In particular, contractors should be aware that FERA’s new "reverse false claims" provision is substantially broader than the already burdensome obligations imposed on contractors under the FAR’s mandatory disclosure rule. For example:

  • The FAR rule is limited to procurement contracts. The obligation to return overpayments under FERA, however, applies to overpayments made in virtually any context, including under grants, cooperative agreements, and other non-FAR-based agreements.
  • The FAR’s mandatory disclosure rule requires a contractor to disclose "credible evidence" of an overpayment. The act of disclosure satisfies the contractor’s obligation and the issue of repayment is left for another day. FERA, on the other hand, creates liability for the mere retention of overpayments, effectively requiring a contractor to return an alleged overpayment or face the risk of treble damages. This endows the Government with an extraordinary weapon in cases where there is a dispute as to whether any repayment is owed. If the Government does not believe that a contractor has a valid basis for refusing to pay an alleged overpayment, the Government now may argue that continued refusal to pay would be "knowing and improper" in violation of the FCA. 
  • The FAR’s mandatory disclosure rule is triggered when a "principal" becomes aware of credible evidence of an overpayment. Under FERA, knowledge of an overpayment by virtually anyone in a contractor’s organizational structure arguably is enough to trigger FCA liability.
  • There is broad consensus that the FAR’s mandatory disclosure rule requires actual knowledge of an overpayment. Under the FCA, however, "knowingly" is defined to include not only actual knowledge, but also "deliberate ignorance" and "reckless disregard."[5] Thus, a contractor may be held liable under the new FERA "reverse false claim" provision for failing to return an overpayment of which it was not aware, so long as its failure to learn of and correct the overpayment was at least reckless. In practical terms, this imposes upon contractors an obligation to ensure the ability of their internal control systems timely to identify and to ventilate for resolution all Government overpayments, or risk treble damages under the FCA.
  • A contractor’s obligation to disclose overpayments under the FAR rule ends three years after final payment. Under FERA, liability for the failure to return an overpayment would be subject to the FCA’s six-year statute of limitations. It is unclear, however, when the FCA’s statute of limitations begins to run on a violation that involves inaction. Does it commence on the date the contractor knew or should have known of the overpayment? Or is the failure to return an overpayment in the nature of a continuing violation that exists in perpetuity? FERA does not answer this question.
  • The FAR’s mandatory disclosure obligation is limited to "significant" overpayments. Under FERA, there is no requirement for the amount of the overpayment to be significant. It appears that any overpayment, no matter how small, will suffice, so long as it meets whatever standard of “materiality,” if any, a given court might choose to acknowledge.
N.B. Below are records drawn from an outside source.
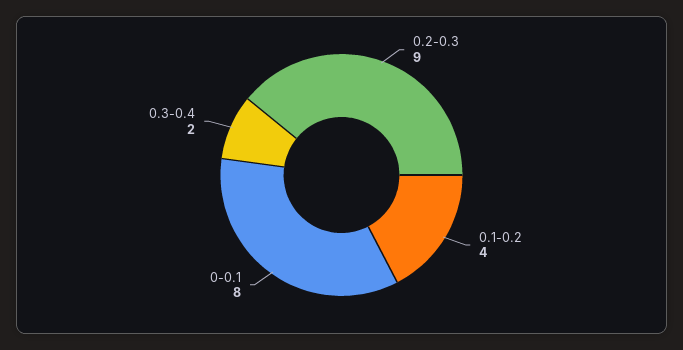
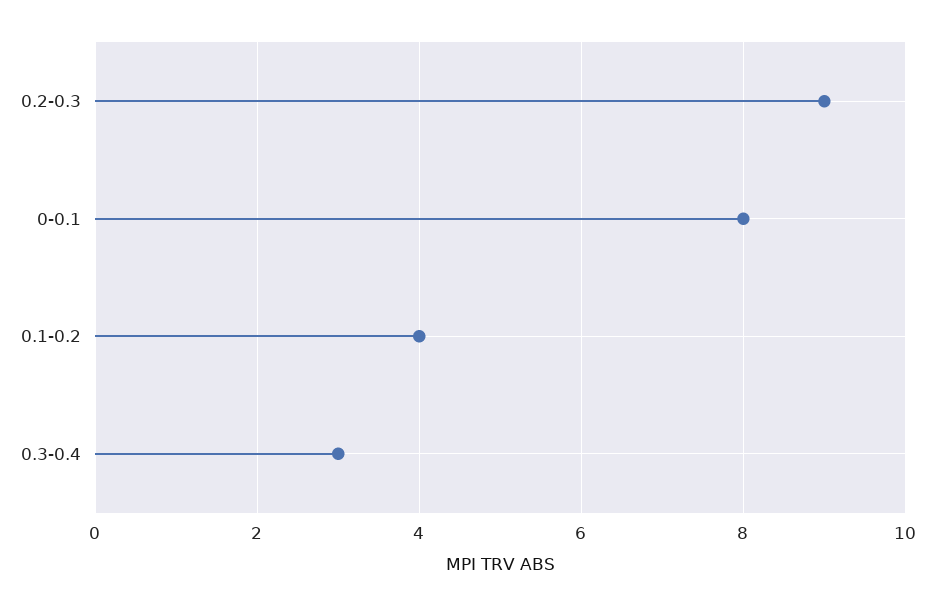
  {
    "0.2-0.3": 9,
    "0.1-0.2": 4,
    "0-0.1": 8,
-   "0.3-0.4": 2
+   "0.3-0.4": 3
  }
As these points demonstrate, if you think the FAR’s mandatory disclosure requirements are burdensome, FERA has made the situation much, much worse. In the words of Bette Davis’ character in the movie All About Eve (1950), "Fasten your seatbelts. It’s going to be a bumpy night!" 

Authored by:

Keith R. Szeliga

(202) 218-0003


[1]           Pub. L. No. 111-21.

[2]           31 U.S.C. § 3729(a)(1)(G).

[3]           FAR 9.406-2(b)(1). 

[4]           Although FERA is not as explicit as the FAR on the latter point, FERA’s limitation to "improperly" retained overpayments should be interpreted to negate liability for payments that undergo a reconciliation process.

[5]           31 U.S.C. § 3729(b)(1).